_Source passage:_
Well, this is the thing - even some moderate, pragmatic lefties are so far to the left of the party, they would be considered extreme now - but they know they're not extremists in normal people's eyes. And it's absurd - not just that so much has been left behind, but that a broad church appears to terrify some in the party. How scared they are of appearing to listen to or speak the same language as them. I've never heard a single credible reason why the Progress mob have any affiliation with Labour, anyway, or why they joined the party for anything other than their own progression. And yet there is a degree to which they hamstring the parliamentary party, like a kind of Zombie SDP, only - somehow - worse.
Now, you know and I know that Labour will be portrayed by the Tories as the party of tax and spend. They always will, regardless of what they say to the contrary - regardless of the fact that they probably will not tax and spend. Blairites like to say that they won that argument, but it's more they won while still not being believed on that argument. I genuinely think we could do with some tax and spend - and some borrowing to spend rather than to plug gaps.
But most of all, there's no point being hung for a lamb. They'll get criticised for it anyway, so why not just do it if that's what they want to do? There is nothing whatsoever to lose from saying, "yes, of course we are in favour of renationalising the railways and that's what we want to do. East Coast pays a profit back to us each year. Think what we can do with that!" Hunt doesn't need to pay lip service to the illusion of choice and can simply start banging on about the reality of failing academy trusts. WCA? Scrap them. Come out and say that it's no wonder that the "benefit bill" is rising when wages are falling and the cost of housing is going up. And so bollocks to ZHCs and a non-living wage. "It's time for work to pay, because working isn't working. "
But no. It's no spending. And let's not raise tax. Let's pretend that "we can't afford it" rather than admitting "we've chosen not to raise or borrow the money to pay for it because the newspapers and the Home Counties and I don't know what." And we can't possibly borrow because... erm... The Mail says so. And we can't afford things we can easily afford. And choice is great (don't ask what it means) unless it's what we choose to do which is a Tough Choice which means we have no choice to make it. And immigration is bad now. And let's just deflect away from Gove's problem legacy rather than tackling the outsourcing of all non-teaching posts and profiting from pupils. And all the rest of it. 5 million votes lost between 1997 and 2010. 5 million. And they're not all going to UKIP - they're fed up and disgusted and feel they have no one to vote for. How about talking to some of those people? How about remembering that the left is a source of pride and identity and change, not something to be scared of getting mentioned? How about being genuinely brave and being a real difference not a shallow, so-called tough choice?
We don't want the Tories. We don't want the slightly softer Tories. We don't want the edges off and the soft soap. We don't want a slightly slower sell off. We want a f---ing change, and a real alternative, and we want a proper welfare state and an NHS we all pay to help, and a living wage and proper taxation, and we don't want vilification instead of care. We want someone to say, "if there are fewer jobs than there are unemployed people, it's a problem with our economic framework and the state can help. But it's going to cost. But it will make us all better off." That's not Marxism, it a very limited social democracy. How far away something so moderate seems. And it's cowardice not to offer it, and it's cowardice that will kill Labour - because even if they win the election, they'll be hamstrung by compromises they didn't need to make.
I've honestly never been so disillusioned. Even back in the dark days of the 80s and Thatcher. I have never had less hope than I have now. And I genuinely can't understand why it can't be better - which just makes it worse.

_Record excerpts:_
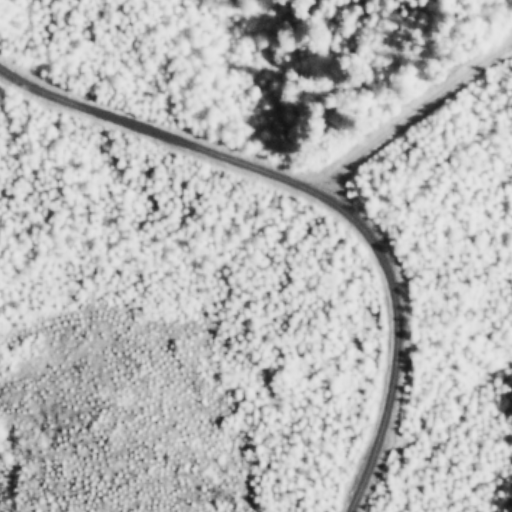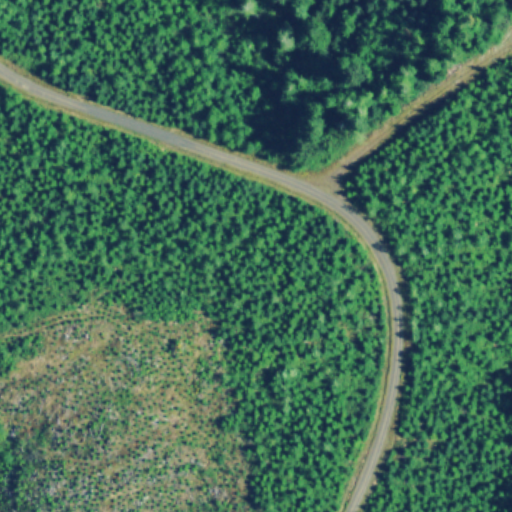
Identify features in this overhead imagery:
road: (322, 198)
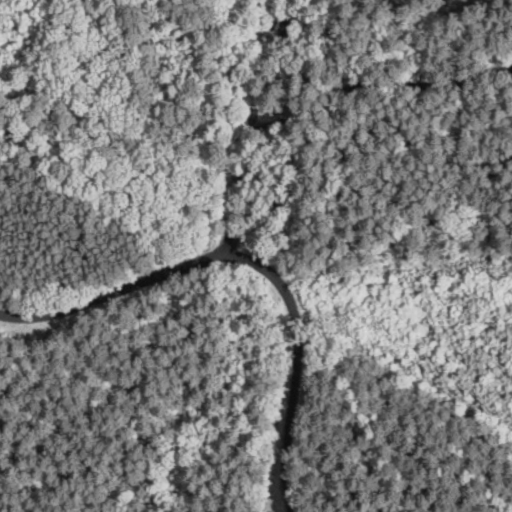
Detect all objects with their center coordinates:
road: (255, 126)
road: (255, 263)
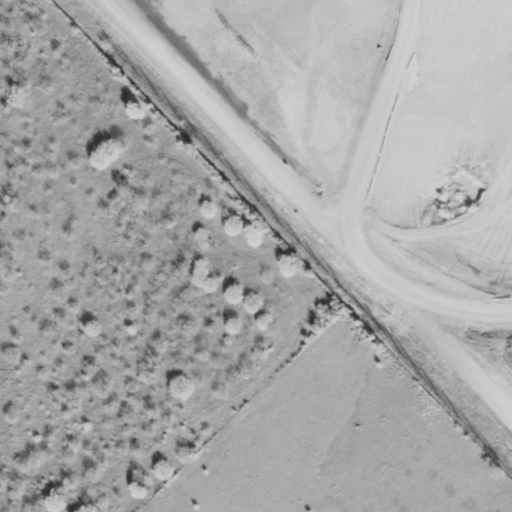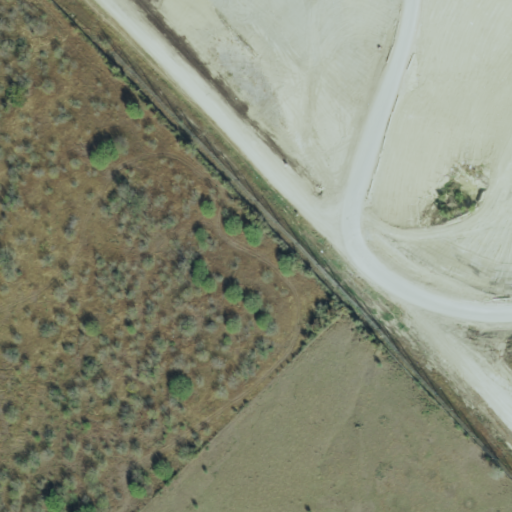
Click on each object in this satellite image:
landfill: (357, 159)
road: (295, 187)
road: (453, 351)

_Task objective:_
Rewrite the stretch of the Labour post beginning with "Now, you know" and ending with "to plug gaps.", changing "Blairites" to "Labour modernizers" and leaving the rest as it stands.

_Answer space:_
Now, you know and I know that Labour will be portrayed by the Tories as the party of tax and spend. They always will, regardless of what they say to the contrary - regardless of the fact that they probably will not tax and spend. Labour modernizers like to say that they won that argument, but it's more they won while still not being believed on that argument. I genuinely think we could do with some tax and spend - and some borrowing to spend rather than to plug gaps.